Goal of the exercise:
The required lines are those that contain "WaitGroup"; pull them out of the data and copy them.
=== Dataset ===
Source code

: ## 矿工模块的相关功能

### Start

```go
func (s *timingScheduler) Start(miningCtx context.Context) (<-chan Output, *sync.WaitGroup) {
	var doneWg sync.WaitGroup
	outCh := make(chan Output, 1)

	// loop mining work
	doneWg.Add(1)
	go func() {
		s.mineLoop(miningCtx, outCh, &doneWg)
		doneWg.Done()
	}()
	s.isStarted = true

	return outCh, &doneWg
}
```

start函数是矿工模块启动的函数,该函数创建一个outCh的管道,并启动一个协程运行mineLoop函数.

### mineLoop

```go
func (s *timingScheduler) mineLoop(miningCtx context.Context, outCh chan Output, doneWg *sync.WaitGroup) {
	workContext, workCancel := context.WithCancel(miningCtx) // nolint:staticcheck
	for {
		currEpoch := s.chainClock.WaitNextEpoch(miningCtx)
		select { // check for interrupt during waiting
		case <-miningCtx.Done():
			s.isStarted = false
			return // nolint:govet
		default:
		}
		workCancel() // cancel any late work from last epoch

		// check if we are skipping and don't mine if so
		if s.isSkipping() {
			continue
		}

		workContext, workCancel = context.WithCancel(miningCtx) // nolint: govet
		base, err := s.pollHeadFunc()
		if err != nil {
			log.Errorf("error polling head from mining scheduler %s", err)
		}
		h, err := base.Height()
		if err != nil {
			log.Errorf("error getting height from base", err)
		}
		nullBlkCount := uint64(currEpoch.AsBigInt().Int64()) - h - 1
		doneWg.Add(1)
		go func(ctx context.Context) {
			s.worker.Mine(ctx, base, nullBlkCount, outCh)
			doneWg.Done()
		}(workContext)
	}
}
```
===
Result:
func (s *timingScheduler) Start(miningCtx context.Context) (<-chan Output, *sync.WaitGroup) {
	var doneWg sync.WaitGroup
func (s *timingScheduler) mineLoop(miningCtx context.Context, outCh chan Output, doneWg *sync.WaitGroup) {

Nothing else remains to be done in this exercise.